**EXERCISE OBJECTIVE**. Without the pictures, repeat the listing character for character.

**DATA BLOCK**.
-- Opening Marker --

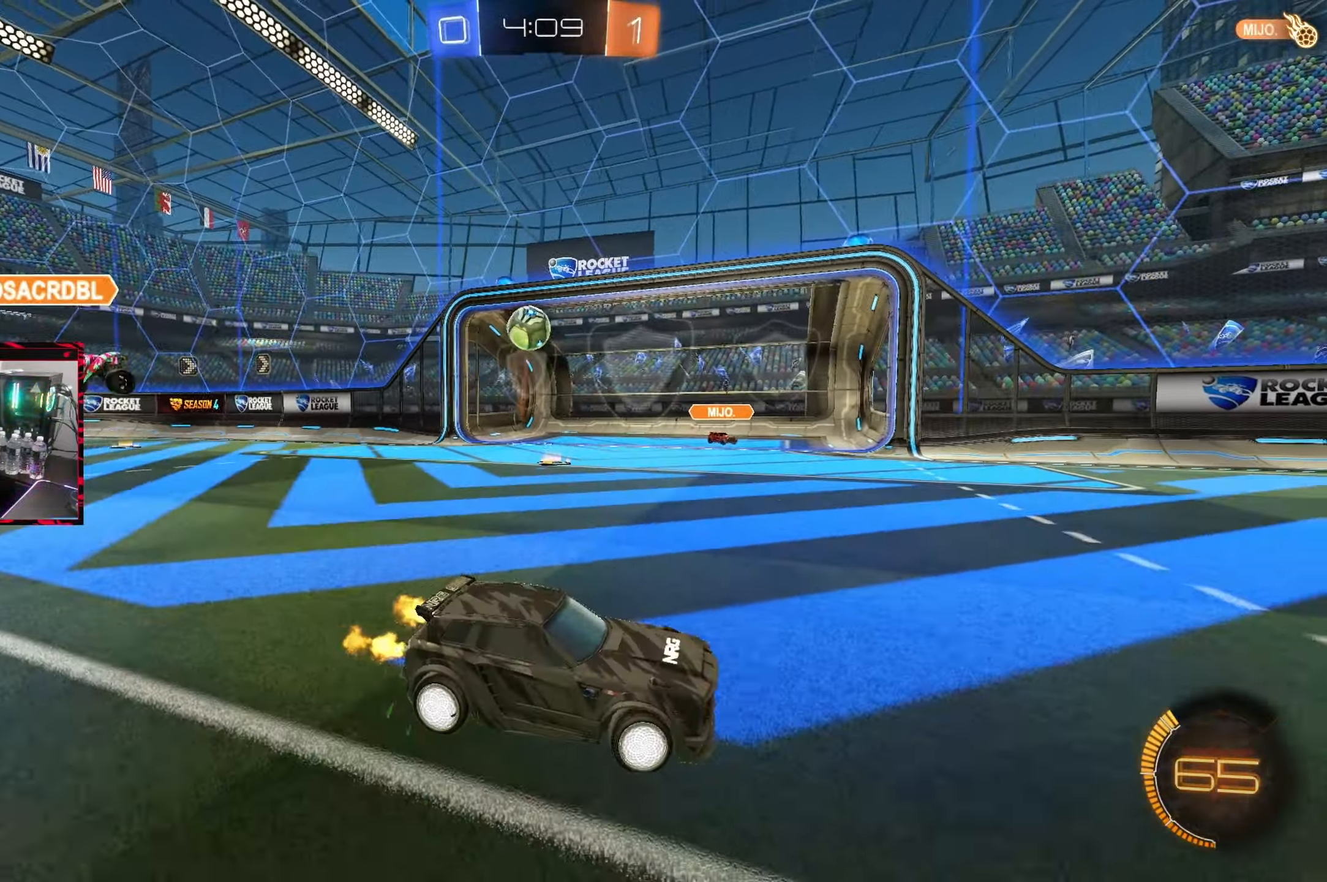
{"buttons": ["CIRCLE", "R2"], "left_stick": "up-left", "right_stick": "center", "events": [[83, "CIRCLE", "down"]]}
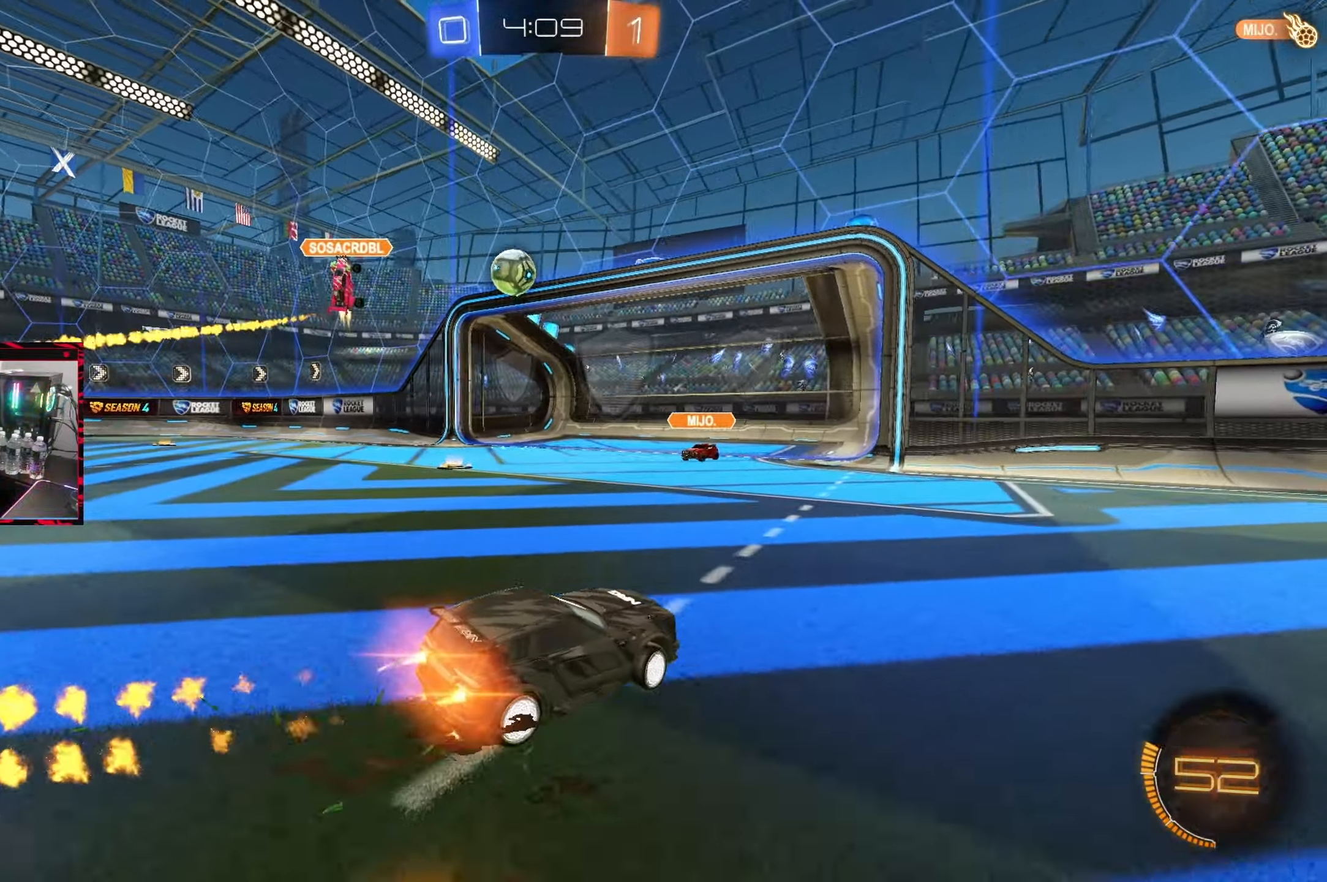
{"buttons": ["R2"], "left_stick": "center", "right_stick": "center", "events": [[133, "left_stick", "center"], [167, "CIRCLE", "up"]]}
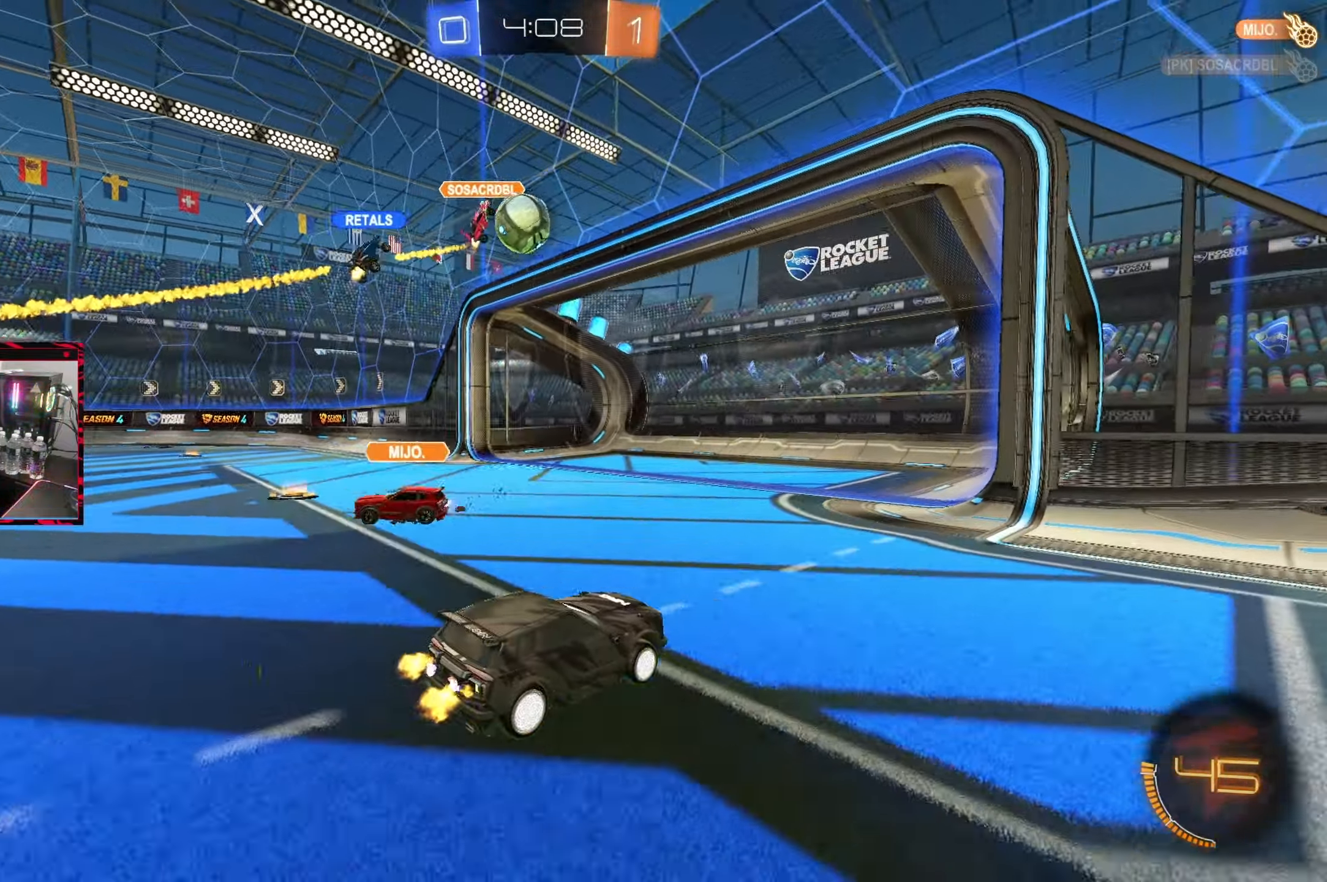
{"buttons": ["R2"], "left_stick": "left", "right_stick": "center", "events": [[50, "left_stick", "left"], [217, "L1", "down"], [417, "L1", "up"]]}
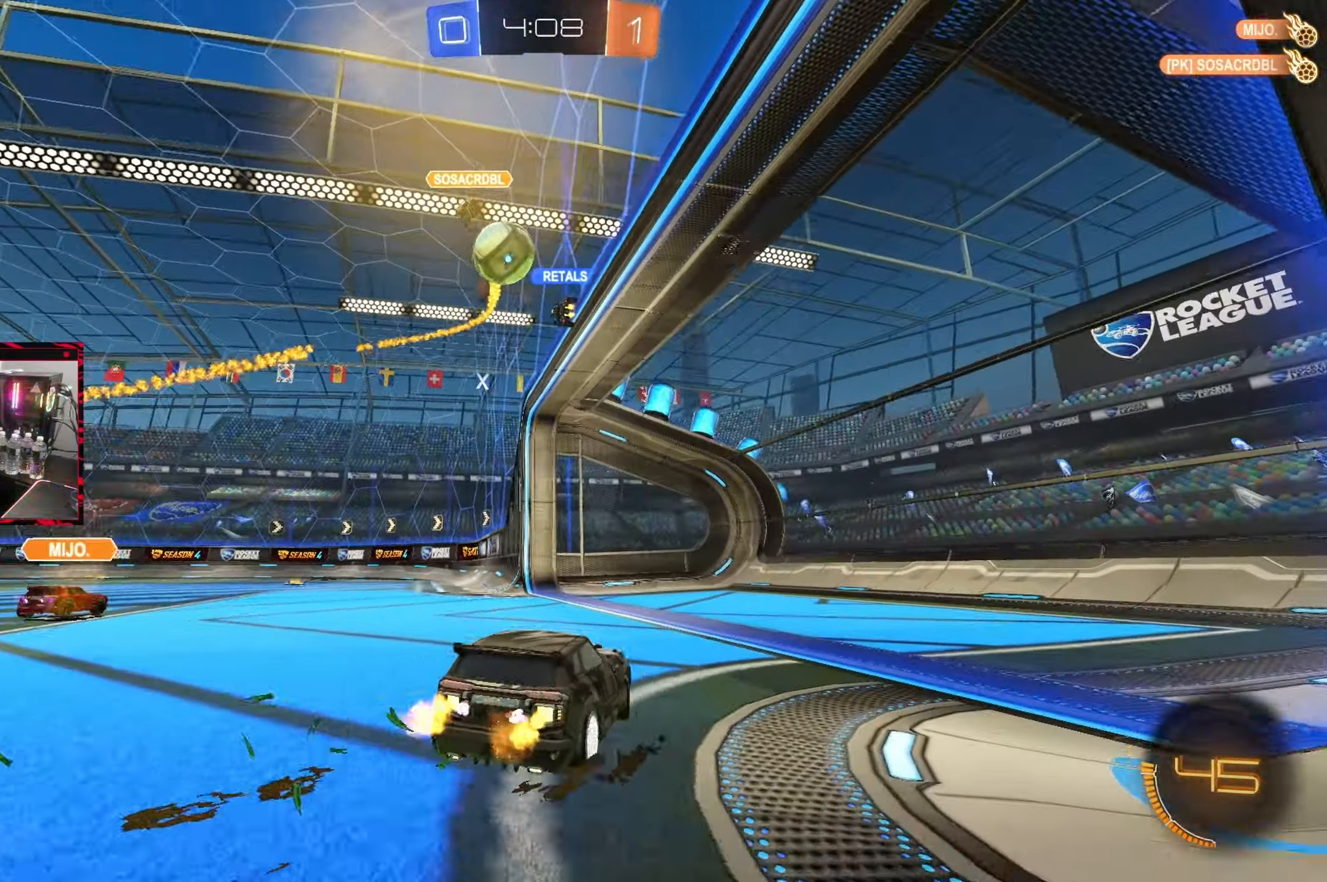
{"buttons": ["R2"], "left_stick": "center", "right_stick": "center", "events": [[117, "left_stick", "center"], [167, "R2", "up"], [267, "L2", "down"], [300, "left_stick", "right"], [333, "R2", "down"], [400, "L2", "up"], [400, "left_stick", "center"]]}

-- Closing Marker --

**SOLUTION**.
{"buttons": ["CIRCLE", "R2"], "left_stick": "up-left", "right_stick": "center", "events": [[83, "CIRCLE", "down"]]}
{"buttons": ["R2"], "left_stick": "center", "right_stick": "center", "events": [[133, "left_stick", "center"], [167, "CIRCLE", "up"]]}
{"buttons": ["R2"], "left_stick": "left", "right_stick": "center", "events": [[50, "left_stick", "left"], [217, "L1", "down"], [417, "L1", "up"]]}
{"buttons": ["R2"], "left_stick": "center", "right_stick": "center", "events": [[117, "left_stick", "center"], [167, "R2", "up"], [267, "L2", "down"], [300, "left_stick", "right"], [333, "R2", "down"], [400, "L2", "up"], [400, "left_stick", "center"]]}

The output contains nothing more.